27. I have considered the appellant’s ground of appeal against the evidence adduced before the trial court.  The evidence of the complainant was that she was raped by the appellant and the 3rd accused. She described how she was intercepted while walking home with the 2nd complainant and pulled into the bushes and raped. She was found without her clothes, and had lacerations on her thigh and face, as well as a sexual infection. The trial court considered the evidence adduced, and found that it established a case of rape against the appellant.  Having considered the evidence before the trial court and its findings, I am satisfied that the court rightly convicted the appellant, and I find no basis to disturb its findings and conclusions.

Assault

28. The appellant has also challenged his conviction on the ground that he was charged jointly with others in count III with the offence of assault causing actual bodily harm contrary to section 251 of the Penal Code. Counsel submitted that though the accused were charged jointly, no evidence in support of the offence was produced. The state argues that on the contrary, there was sufficient evidence produced by the prosecution in support of this count. In this regard, the state relied on the evidence of the clinical officer who produced two P3 forms which confirmed that PW1 and PW2 were assaulted by the appellant and the 3rd accused.

29. I have considered the prosecution evidence with respect to the assault on the two complainants. I note that the clinical officer observed that PW1 had been physically and sexually assaulted.  He found lacerations on her cheeks, left arm and both thighs.  It was also his evidence that the second complainant, William Ochieng, had a swollen left cheek and broken molar.

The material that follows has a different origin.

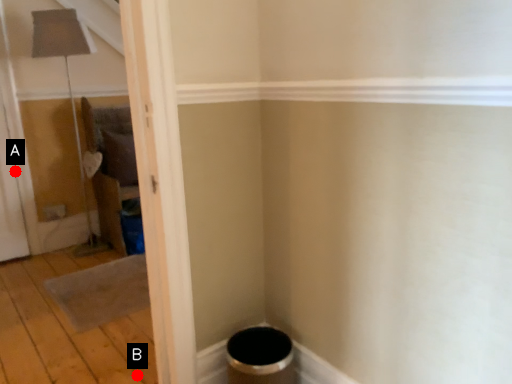
Question: Two points are circled on the image, labeled by A and B beside each circle. Which point is closer to the camera?

Choices:
 (A) A is closer
 (B) B is closer

Answer: (B)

30. I am satisfied that the prosecution evidence was consistent with respect to the assault on the complainants, and that the evidence of PW1 and PW2 with respect to the assault against them was corroborated by the evidence of the clinical officer who examined them and found that they had indeed been subjected to an assault. I am therefore satisfied that the trial court correctly found that the charge of assault had been proven against the accused.

31. Counsel also impugned the judgment of the trial court, his argument being that it differed from the testimonies recorded. He did not elaborate on this ground in his submissions, and in the circumstances, I am unable to make any findings in respect thereof.

32. The appellant was sentenced to a term of three years for the offence of rape and two years for the offence of assault causing grievous harm, both sentences to run concurrently. As observed by the state, this was a lenient sentence given that the sentence for rape under section 140 of the Penal Code was life imprisonment, while the offence of grievous harm carries a penalty of 5 years as provided by section 251 of the Penal Code.

33. In the circumstances, I am satisfied that the conviction and sentence in this case were proper. I therefore find no merit in the appeal, and it is hereby dismissed.

Dated, Delivered and Signed at Kericho this 15th day of February 2017.